→ **TASK BRIEF**: Copy out the lines word for word, starting with the line containing "### Task 1: Create a new Key Vault" and ending with the line containing "### Subsection (optional): 1.2a", both included.
◇ ◇ ◇ ◇ ◇ ◇ ◇
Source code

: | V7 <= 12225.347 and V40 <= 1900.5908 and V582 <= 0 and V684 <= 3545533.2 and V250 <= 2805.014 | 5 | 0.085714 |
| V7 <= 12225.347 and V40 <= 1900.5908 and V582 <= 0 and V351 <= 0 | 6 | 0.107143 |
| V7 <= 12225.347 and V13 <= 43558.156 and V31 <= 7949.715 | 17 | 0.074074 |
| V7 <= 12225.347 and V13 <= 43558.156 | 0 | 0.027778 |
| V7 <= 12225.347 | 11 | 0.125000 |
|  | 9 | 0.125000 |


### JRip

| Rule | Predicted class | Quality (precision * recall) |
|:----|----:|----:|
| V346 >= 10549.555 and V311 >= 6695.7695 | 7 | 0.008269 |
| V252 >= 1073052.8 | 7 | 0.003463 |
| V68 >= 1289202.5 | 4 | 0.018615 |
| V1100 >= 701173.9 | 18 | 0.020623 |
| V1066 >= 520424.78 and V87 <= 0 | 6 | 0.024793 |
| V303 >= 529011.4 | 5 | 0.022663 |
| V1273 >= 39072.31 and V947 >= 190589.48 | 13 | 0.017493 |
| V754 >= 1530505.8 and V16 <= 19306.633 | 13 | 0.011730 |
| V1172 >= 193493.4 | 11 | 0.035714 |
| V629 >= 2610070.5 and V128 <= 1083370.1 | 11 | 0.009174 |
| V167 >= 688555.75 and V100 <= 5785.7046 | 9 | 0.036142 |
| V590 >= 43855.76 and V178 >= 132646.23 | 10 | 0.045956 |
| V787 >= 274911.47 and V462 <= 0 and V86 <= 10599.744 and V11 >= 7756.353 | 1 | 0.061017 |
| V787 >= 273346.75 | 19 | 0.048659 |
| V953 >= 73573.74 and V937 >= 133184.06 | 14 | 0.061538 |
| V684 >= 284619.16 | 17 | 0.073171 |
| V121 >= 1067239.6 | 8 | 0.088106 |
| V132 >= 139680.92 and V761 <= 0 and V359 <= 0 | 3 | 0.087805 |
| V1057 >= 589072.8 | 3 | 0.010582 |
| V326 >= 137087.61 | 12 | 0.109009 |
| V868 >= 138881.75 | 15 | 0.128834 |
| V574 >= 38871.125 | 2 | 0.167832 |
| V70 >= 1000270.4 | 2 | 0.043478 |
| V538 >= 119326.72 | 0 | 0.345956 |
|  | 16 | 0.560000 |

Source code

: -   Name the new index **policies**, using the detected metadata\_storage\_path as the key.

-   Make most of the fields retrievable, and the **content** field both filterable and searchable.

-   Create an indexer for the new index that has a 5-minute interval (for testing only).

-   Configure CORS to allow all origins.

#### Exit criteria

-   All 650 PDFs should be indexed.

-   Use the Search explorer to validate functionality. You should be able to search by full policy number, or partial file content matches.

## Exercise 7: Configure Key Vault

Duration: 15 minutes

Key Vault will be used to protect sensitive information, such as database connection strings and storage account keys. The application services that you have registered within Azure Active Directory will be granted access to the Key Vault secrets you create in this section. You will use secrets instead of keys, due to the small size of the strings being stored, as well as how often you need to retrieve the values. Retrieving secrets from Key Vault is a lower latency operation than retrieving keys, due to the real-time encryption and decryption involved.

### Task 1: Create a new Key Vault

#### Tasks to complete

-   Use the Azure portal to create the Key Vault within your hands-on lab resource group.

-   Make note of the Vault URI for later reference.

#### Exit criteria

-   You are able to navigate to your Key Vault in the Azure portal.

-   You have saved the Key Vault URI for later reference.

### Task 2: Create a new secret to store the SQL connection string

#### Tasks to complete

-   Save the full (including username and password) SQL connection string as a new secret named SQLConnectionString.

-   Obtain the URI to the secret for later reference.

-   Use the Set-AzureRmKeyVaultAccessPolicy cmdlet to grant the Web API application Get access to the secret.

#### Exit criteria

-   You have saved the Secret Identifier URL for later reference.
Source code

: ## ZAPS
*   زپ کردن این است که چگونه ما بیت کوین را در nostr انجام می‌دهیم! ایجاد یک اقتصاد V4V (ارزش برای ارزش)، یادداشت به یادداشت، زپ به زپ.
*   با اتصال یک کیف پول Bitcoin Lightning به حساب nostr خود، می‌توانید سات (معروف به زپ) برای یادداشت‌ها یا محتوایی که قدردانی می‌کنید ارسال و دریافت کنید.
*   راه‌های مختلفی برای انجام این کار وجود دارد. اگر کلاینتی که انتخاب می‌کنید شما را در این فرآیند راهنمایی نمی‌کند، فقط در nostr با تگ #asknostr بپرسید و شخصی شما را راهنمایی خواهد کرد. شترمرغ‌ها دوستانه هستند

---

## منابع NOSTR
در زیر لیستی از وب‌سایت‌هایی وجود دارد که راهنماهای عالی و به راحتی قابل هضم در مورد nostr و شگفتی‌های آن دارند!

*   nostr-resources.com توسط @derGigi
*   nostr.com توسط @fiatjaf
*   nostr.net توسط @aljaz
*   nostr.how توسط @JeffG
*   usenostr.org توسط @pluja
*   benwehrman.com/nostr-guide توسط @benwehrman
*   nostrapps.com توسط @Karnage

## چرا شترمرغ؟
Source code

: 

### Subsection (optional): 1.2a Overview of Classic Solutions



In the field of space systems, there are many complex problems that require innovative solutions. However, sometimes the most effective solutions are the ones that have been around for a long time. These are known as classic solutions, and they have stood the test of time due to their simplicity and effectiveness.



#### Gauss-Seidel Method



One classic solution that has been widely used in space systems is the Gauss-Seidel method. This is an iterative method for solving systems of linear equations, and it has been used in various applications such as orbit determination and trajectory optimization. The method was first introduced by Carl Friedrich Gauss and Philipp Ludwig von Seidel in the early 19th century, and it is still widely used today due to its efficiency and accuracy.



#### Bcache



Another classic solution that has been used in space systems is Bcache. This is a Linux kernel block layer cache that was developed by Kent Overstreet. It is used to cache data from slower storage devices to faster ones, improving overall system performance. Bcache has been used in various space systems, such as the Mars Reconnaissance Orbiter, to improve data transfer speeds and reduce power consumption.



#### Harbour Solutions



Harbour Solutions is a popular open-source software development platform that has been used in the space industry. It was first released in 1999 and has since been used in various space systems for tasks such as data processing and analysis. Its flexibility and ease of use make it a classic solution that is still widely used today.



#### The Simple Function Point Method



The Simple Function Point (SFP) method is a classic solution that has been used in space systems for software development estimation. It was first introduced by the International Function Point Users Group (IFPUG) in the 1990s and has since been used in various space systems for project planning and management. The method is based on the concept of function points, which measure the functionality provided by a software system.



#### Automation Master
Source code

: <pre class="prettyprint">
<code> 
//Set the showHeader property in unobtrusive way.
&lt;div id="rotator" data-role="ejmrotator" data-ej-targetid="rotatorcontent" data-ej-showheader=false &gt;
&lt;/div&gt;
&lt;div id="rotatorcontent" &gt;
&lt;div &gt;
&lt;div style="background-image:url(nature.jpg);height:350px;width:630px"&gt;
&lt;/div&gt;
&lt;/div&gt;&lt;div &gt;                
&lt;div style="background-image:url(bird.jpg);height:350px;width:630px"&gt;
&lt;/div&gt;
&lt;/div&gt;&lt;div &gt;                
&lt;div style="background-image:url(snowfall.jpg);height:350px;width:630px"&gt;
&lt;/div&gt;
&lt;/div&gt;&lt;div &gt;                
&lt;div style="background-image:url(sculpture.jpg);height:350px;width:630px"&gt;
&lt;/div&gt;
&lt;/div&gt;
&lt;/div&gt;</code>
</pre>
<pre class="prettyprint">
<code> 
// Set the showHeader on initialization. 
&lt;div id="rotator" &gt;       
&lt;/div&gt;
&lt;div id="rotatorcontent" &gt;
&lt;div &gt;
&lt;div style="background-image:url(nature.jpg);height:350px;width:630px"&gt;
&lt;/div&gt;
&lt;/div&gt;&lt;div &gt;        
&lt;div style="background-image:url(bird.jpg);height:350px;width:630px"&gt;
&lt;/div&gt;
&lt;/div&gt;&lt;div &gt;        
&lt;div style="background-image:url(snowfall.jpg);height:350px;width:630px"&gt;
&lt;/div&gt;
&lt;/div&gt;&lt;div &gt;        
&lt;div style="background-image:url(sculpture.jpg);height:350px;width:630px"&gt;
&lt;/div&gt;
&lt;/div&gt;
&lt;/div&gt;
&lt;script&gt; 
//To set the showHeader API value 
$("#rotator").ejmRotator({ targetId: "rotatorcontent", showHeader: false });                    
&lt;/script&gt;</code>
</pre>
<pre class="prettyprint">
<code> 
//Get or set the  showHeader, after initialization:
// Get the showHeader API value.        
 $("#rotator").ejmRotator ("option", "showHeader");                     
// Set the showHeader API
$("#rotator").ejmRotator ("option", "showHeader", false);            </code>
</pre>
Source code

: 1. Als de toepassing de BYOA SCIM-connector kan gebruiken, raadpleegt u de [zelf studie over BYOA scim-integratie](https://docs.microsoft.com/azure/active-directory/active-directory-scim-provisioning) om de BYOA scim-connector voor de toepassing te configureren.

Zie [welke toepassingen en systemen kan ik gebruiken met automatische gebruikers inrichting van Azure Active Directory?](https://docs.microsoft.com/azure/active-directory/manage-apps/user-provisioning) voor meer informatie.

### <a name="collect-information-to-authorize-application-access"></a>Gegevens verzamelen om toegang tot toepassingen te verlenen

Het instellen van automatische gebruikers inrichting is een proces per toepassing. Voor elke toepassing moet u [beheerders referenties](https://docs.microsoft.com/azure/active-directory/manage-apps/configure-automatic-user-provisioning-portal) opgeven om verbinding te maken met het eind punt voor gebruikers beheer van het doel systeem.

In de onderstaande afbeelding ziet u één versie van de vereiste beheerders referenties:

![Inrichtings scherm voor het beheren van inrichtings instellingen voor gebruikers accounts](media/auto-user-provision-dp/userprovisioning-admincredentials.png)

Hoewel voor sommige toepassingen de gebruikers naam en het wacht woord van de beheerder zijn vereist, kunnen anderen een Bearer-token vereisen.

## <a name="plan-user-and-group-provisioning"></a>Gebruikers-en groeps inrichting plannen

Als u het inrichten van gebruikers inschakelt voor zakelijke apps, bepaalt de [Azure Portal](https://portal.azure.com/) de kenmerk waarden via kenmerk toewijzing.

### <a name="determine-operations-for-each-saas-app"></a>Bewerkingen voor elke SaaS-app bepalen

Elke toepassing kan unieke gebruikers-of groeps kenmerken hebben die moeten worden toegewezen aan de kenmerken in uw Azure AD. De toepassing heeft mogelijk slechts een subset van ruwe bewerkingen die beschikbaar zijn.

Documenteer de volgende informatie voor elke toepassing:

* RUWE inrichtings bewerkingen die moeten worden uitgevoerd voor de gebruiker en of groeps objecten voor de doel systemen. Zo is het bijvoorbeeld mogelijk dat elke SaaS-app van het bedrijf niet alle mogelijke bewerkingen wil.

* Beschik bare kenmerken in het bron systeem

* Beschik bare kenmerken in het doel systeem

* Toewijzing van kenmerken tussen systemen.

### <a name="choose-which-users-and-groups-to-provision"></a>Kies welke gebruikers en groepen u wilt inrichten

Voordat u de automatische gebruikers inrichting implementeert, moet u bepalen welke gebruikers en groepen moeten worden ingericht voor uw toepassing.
◇ ◇ ◇ ◇ ◇ ◇ ◇
→ **ANSWER BELOW**:
### Task 1: Create a new Key Vault

#### Tasks to complete

-   Use the Azure portal to create the Key Vault within your hands-on lab resource group.

-   Make note of the Vault URI for later reference.

#### Exit criteria

-   You are able to navigate to your Key Vault in the Azure portal.

-   You have saved the Key Vault URI for later reference.

### Task 2: Create a new secret to store the SQL connection string

#### Tasks to complete

-   Save the full (including username and password) SQL connection string as a new secret named SQLConnectionString.

-   Obtain the URI to the secret for later reference.

-   Use the Set-AzureRmKeyVaultAccessPolicy cmdlet to grant the Web API application Get access to the secret.

#### Exit criteria

-   You have saved the Secret Identifier URL for later reference.
Source code

: ## ZAPS
*   زپ کردن این است که چگونه ما بیت کوین را در nostr انجام می‌دهیم! ایجاد یک اقتصاد V4V (ارزش برای ارزش)، یادداشت به یادداشت، زپ به زپ.
*   با اتصال یک کیف پول Bitcoin Lightning به حساب nostr خود، می‌توانید سات (معروف به زپ) برای یادداشت‌ها یا محتوایی که قدردانی می‌کنید ارسال و دریافت کنید.
*   راه‌های مختلفی برای انجام این کار وجود دارد. اگر کلاینتی که انتخاب می‌کنید شما را در این فرآیند راهنمایی نمی‌کند، فقط در nostr با تگ #asknostr بپرسید و شخصی شما را راهنمایی خواهد کرد. شترمرغ‌ها دوستانه هستند

---

## منابع NOSTR
در زیر لیستی از وب‌سایت‌هایی وجود دارد که راهنماهای عالی و به راحتی قابل هضم در مورد nostr و شگفتی‌های آن دارند!

*   nostr-resources.com توسط @derGigi
*   nostr.com توسط @fiatjaf
*   nostr.net توسط @aljaz
*   nostr.how توسط @JeffG
*   usenostr.org توسط @pluja
*   benwehrman.com/nostr-guide توسط @benwehrman
*   nostrapps.com توسط @Karnage

## چرا شترمرغ؟
Source code

: 

### Subsection (optional): 1.2a Overview of Classic Solutions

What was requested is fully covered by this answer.